The Plant-Based Workplace   by Gigi Carter

Date

A Guy Eats a Bat, Now I’m Unemployed

That’s the punchline of a meme my friend posted on Facebook. Even though the intermediary was likely a pangolin, instead of a bat, this funny-not funny meme poetically describes what some already know to be true—that we are all interconnected.

Food choices are complex in that they are rooted in tradition, culture, and what brings each person pleasure. However, our food choices are not personal choices. A personal choice is choosing to paint your living room hot pink instead of boring beige, choosing to go for a trail run instead of a mountain bike ride, or planting hydrangeas in your garden instead of lavender. These choices have virtually no consequence to anyone other than the person making the decision. But each individual’s food choices do have consequences for our global community.

Up until COVID-19, people adopted a plant-based diet for environmental, animal rights, and personal health reasons. All these reasons have a connection to someone other than the individual: to foster the health of the planet, to honor the right of animals to coexist with humans, or to avoid burdening loved ones with our preventable lifestyle-related illness. Now we may have a fourth reason to go plant-based—threat of a global pandemic that can result in hundreds of thousands (possibly millions) of needless deaths and worldwide economic collapse.

****

**Your tasks**
**a)** Please translate this sentence from the article on food choices into Spanish: "However, our food choices are not personal choices."
**b)** According to the article on food choices, what reasons did people have for adopting a plant-based diet up until COVID-19? List them all.
**c)** In the article on food choices, which animal was likely the intermediary instead of a bat?
These items come from a separate source.

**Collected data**
****

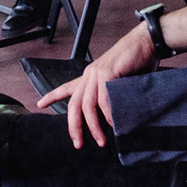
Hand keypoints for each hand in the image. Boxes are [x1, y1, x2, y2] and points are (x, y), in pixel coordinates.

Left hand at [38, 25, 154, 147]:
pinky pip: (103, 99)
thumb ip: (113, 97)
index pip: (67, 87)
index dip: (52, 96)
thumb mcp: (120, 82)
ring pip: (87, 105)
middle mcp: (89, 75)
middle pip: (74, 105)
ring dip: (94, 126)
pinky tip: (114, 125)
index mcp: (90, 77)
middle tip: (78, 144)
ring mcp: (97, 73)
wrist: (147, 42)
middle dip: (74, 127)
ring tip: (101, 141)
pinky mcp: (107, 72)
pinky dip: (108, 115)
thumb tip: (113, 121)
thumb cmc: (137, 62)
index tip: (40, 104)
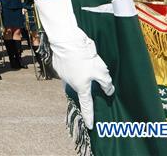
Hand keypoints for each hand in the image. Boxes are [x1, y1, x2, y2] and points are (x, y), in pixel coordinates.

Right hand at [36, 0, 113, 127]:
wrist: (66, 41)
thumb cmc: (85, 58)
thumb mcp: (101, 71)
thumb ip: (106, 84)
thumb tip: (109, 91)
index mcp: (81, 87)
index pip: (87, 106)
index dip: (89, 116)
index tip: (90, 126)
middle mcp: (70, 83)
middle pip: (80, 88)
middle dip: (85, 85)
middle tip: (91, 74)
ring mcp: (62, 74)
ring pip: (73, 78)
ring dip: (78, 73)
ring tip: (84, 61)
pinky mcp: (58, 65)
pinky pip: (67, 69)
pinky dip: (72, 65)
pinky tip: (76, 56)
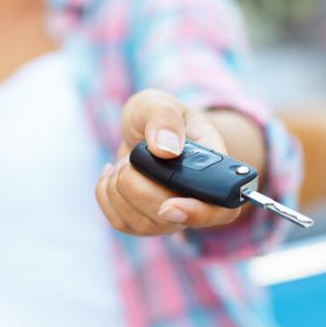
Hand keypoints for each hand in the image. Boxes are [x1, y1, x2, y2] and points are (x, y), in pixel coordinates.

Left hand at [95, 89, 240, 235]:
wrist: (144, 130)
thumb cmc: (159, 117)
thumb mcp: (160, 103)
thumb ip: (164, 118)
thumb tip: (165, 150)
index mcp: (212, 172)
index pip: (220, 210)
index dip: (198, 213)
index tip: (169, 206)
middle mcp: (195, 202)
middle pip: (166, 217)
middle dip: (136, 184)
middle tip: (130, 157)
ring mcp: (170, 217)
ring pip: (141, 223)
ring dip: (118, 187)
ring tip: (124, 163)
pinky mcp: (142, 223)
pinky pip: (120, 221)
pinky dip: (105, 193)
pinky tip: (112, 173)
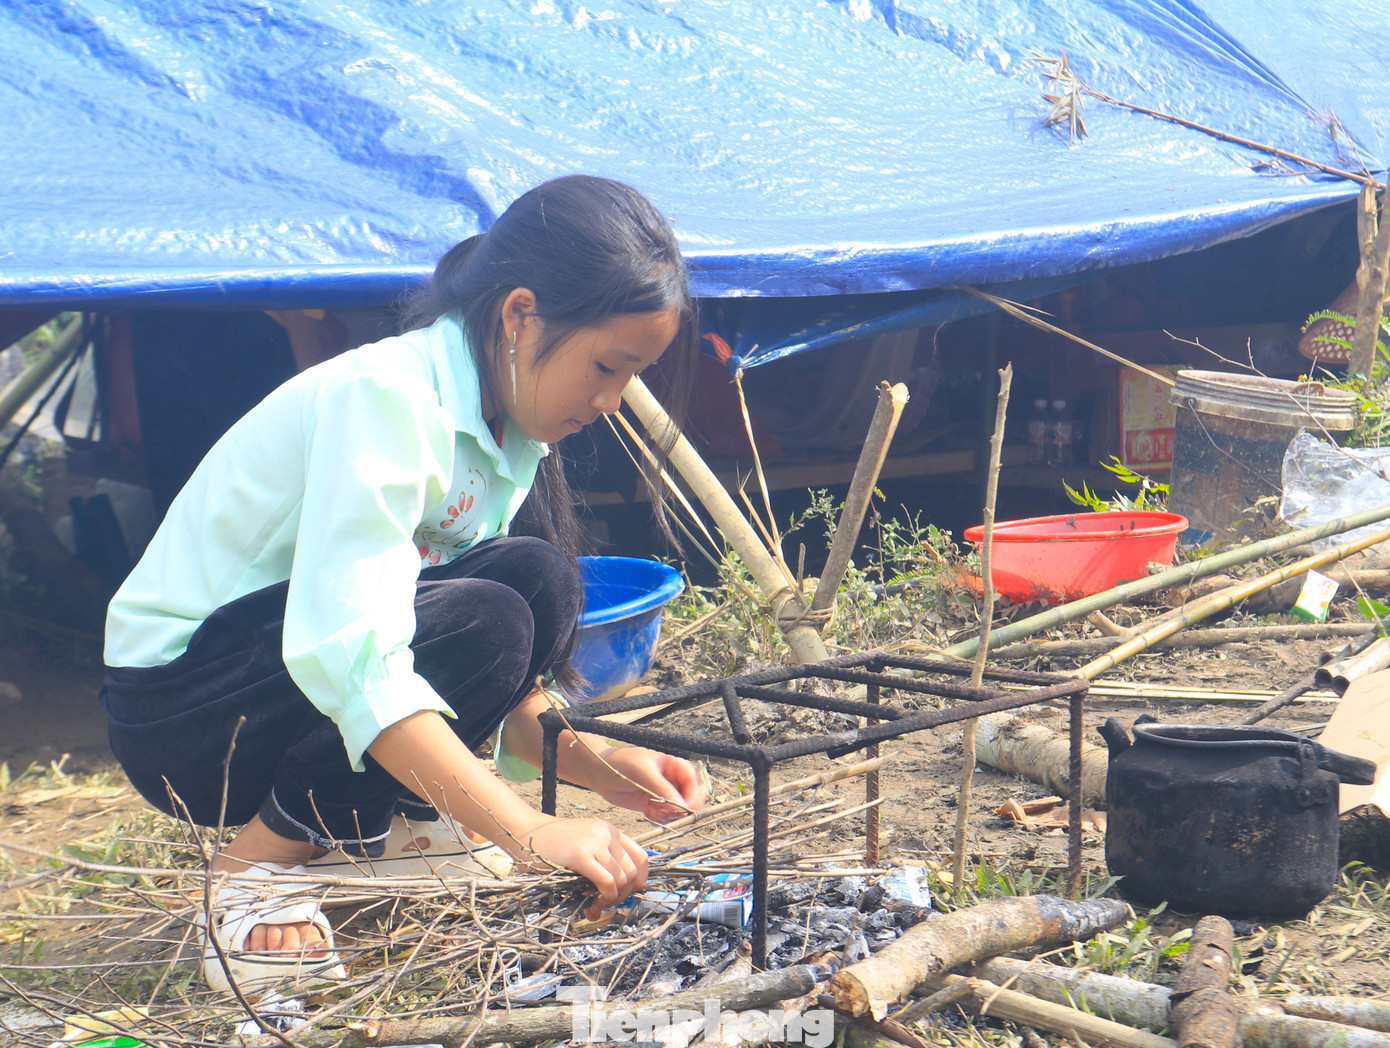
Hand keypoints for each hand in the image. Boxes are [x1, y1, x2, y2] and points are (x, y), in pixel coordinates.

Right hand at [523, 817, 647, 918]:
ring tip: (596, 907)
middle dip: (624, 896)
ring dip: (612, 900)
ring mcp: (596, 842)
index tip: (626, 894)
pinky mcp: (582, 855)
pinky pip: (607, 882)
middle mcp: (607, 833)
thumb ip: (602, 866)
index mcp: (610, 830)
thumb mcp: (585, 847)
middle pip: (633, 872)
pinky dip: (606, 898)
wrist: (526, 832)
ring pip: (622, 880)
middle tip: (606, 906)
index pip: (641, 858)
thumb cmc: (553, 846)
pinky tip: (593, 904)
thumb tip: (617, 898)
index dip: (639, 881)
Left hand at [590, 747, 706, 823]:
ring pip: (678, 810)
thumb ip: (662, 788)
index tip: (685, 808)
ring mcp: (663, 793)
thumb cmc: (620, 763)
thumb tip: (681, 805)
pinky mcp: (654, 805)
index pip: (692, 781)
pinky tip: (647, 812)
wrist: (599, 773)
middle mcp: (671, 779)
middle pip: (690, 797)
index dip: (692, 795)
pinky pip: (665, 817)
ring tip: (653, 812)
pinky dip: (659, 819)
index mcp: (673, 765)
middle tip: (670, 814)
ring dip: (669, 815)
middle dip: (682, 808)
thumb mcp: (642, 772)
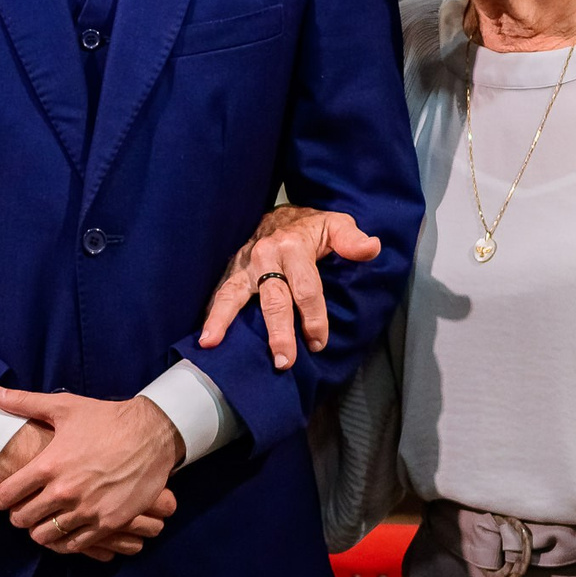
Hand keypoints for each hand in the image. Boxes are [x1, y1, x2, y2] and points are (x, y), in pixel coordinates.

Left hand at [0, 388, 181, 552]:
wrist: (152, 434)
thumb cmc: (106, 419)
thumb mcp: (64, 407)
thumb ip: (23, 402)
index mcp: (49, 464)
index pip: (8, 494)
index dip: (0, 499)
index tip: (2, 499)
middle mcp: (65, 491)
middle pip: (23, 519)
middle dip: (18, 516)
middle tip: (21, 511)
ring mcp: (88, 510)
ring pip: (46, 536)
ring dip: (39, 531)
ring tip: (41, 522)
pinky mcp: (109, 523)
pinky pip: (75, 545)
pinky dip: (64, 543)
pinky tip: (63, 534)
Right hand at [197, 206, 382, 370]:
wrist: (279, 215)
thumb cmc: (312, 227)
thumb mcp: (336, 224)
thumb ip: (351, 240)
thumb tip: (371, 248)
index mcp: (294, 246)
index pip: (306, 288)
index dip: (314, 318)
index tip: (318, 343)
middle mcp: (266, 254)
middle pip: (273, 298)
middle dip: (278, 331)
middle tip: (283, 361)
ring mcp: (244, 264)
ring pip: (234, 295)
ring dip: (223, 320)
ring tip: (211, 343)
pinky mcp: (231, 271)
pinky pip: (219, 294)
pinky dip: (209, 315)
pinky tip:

****

**Completed exercise**
**a)** Sin embargo, nuestras elecciones alimentarias no son elecciones personales.

**b)**
- Environmental
- Animal rights
- Personal health

**c)** A pangolin.